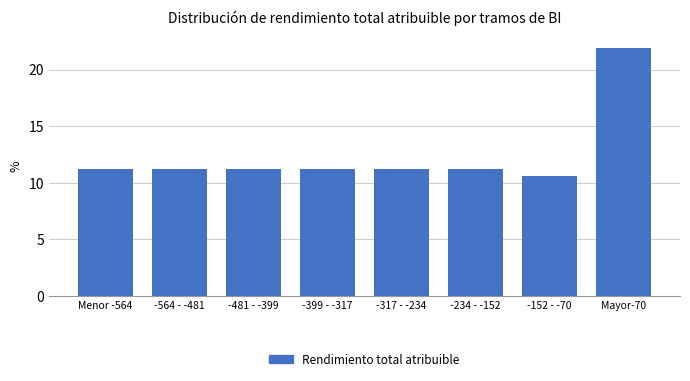

At which label does the data first exceed 11?

Menor -564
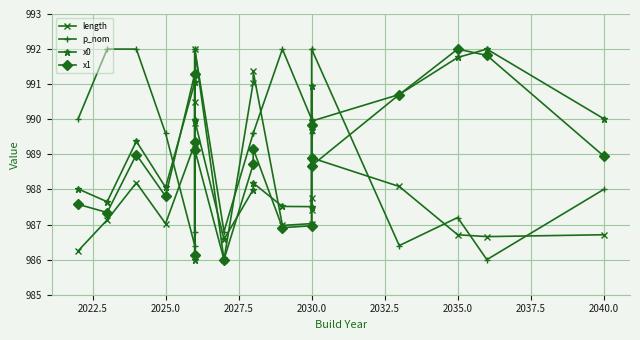

True or false: x0 has a value of 1296.5 at 2035.0.

False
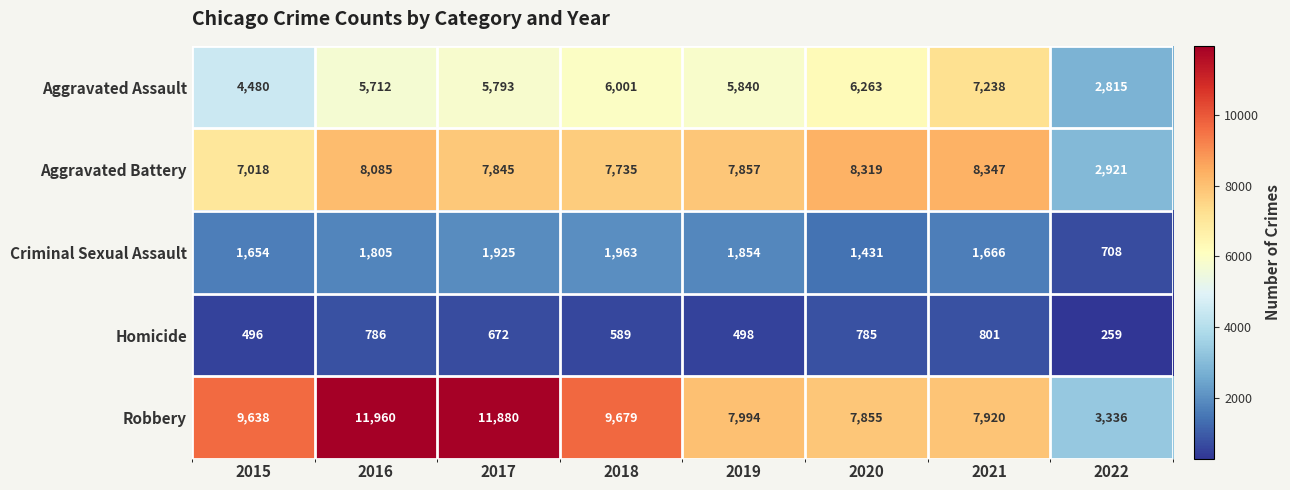

At 2015, list the series in order from largest to smallest.

Robbery, Aggravated Battery, Aggravated Assault, Criminal Sexual Assault, Homicide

= = =

— Directive —
Could you retype every one of the rows above word for word, leaving out the pictures?

— Task answer —
At which label does the data first exceed 11?

Menor -564

True or false: x0 has a value of 1296.5 at 2035.0.

False

At 2015, list the series in order from largest to smallest.

Robbery, Aggravated Battery, Aggravated Assault, Criminal Sexual Assault, Homicide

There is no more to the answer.